India’s Tibet policy and Dharamshala’s shambolic India policy

The involvement of the Tibetan government-in-exile in India in matters outside their purview on a political level is worrisome. The political leadership of the Tibetan refugees is making provocative statements which impact India’s internal affairs and jeopardise the fragile relations between India and China.

THE worry beads used by Tibetan Buddhists and Indian Hindus are believed to focus the mind. However, as we approach the end game of the Great Game on the Tibetan Plateau, focus seems to be the one thing missing in the Indian ruling party’s trans-Himalayan policy.

The return to an autonomous— forget an independent— Tibet is akin to a pilgrimage to the mythical Shambala.

The reiteration by the Dalai Lama, spiritual head of the Tibetans, that he is “not seeking independence for Tibet and wishes to stay with China” is not new, however, his declaration that “he would return to Tibet at once if China agrees” has sparked fresh speculation of a possible rapprochement with Beijing.

Tibetan political leadership in India skating on thin political ice

The present temporal Tibetan leadership seems to have other ideas if we observe their overtures in New Delhi and Washington.

The June 22, 2023 statement in Australia of Penpa Tsering, the President or Sikyong of the so-called Tibetan government-in-exile based in India was gratuitous.

We live in India. I was born in India. It is not as drastic as it is being made out in the international media … of Modi’s coercive policies. He is not trying to change Muslims into Hindus. There are some cow vigilantes overreacting to certain situations for which the government gets blamed.

The Tibetans have bent over backwards to prove their usefulness to the Hindu fundamentalist dispensation in New Delhi.

I think India is one of the most tolerant countries in the world. So diverse culture, so many religions, so many different kinds of people,” Penpa Tsering said on being asked about India and the ‘Hindutva thrust’.

One of the conundrums of Indian foreign policy is how it allows the Tibetan government-in-exile to function from Indian soil and then screams blue murder about foreign interference in India’s internal affairs.

Clearly, the Tibetan political leadership has closed their famed Third Eye to the attacks on Muslims and Christians in India. Forget the Third Eye; when the Tibetans wade into areas outside their political ken, they do so without any eyesight, hindsight or foresight.

The very least they could do is read the annual reports of the United States International Religious Freedom Reports.

The Tibetans have bent over backwards to prove their usefulness to the Hindu fundamentalist dispensation in New Delhi.

In 2019, Dr Tenzin Dorjee, a US citizen of Tibetan origin and a former commissioner of the United States Commission on International Religious Freedom wrote a dissent note where he disagreed with the even tenor of the report on religious freedom in India.

In fact, in 2015, the Dalai Lama had himself expressed concern about rising levels of intolerance in India.

Notably, the Dalai Lama has had contact with the top leadership of the Rashtriya Swayamsevak Sangh (RSS) since 1979. RSS–Tibetan connections go back to 1962 when the Indo-China war took place.

This latest attempt by the Tibetan political leadership is clearly hitching their fortunes to the Hindutva bandwagon. Or should I say, chariot?

# ENTRIES SHOWN
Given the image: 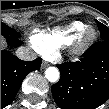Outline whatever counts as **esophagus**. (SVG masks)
Segmentation results:
<instances>
[{
    "label": "esophagus",
    "instance_id": "34e87169",
    "mask_svg": "<svg viewBox=\"0 0 109 109\" xmlns=\"http://www.w3.org/2000/svg\"><path fill=\"white\" fill-rule=\"evenodd\" d=\"M48 66H49V64L47 62H45V61L42 62V65H41L42 69H44Z\"/></svg>",
    "mask_w": 109,
    "mask_h": 109
}]
</instances>
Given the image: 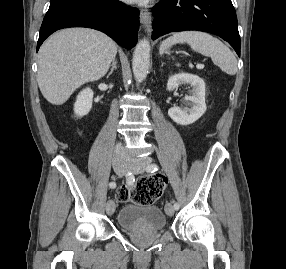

# TASK A
Give every year mentioned in the opinion piece on India's Tibet policy, in the order each first appears.
# TASK B
Pick up the opinion piece on India's Tibet policy after its last sentence and write on from there.

# TASK ANSWER A
2023, 2019, 2015, 1979, 1962

# TASK ANSWER B
The Tibetan leadership’s support for Hindutva in India bodes ill for the continuance of the broad consensus amongst the non-communist political leadership and the non-Hindutva citizens in India towards the Tibetans.

At the outset, it should be made clear that the average Tibetan refugee is welcome. But when the political leadership of this refugee community makes loaded statements that impact the internal affairs of the host country, it is incumbent for the Indian citizen to ask some questions.

The Tibetans have been the only refugees who continue to be welcomed into India since the late 1950s except for a few instances when the Indian security establishment was exasperated with some political initiative from McLeodganj (a suburb that serves as the official capital-in-exile of the Tibetan government-in-exile) which had not been cleared by New Delhi.

Of late, there are not more than a handful coming to India. More seem to be returning to China, for employment opportunities in the main.

Enter the Karmapa

In 2011, the Himachal police raided the Gyuto Tantric Monastic University, home of the Karmapa, Ugyen Trinley Dorjee. 

The Karmapa, spiritual head of the Karma Kagyu School which is one of the four sects of Buddhism, fled Tibet and sought refuge in India in January 2000. The Indian security establishment was taken off guard by the arrival of the then 14-year-old.

The latest attempt by the Tibetan political leadership is clearly hitching their fortunes to the Hindutva bandwagon.

The Karmapa, considered the third most significant Tibetan religious leader after the Dalai Lama and the Panchen Lama, has had his activities scrutinised following accusations of alleged ties with Chinese authorities.

The Indian government had previously confined his movement to within 15 km of his residence, which was close to the Dalai Lama’s residence. He was not allowed to visit the Dalai Lama frequently.

In July 2008, the Karmapa was denied permission to visit the monasteries in Himachal Pradesh and then Jammu and Kashmir which are situated close to the Chinese border.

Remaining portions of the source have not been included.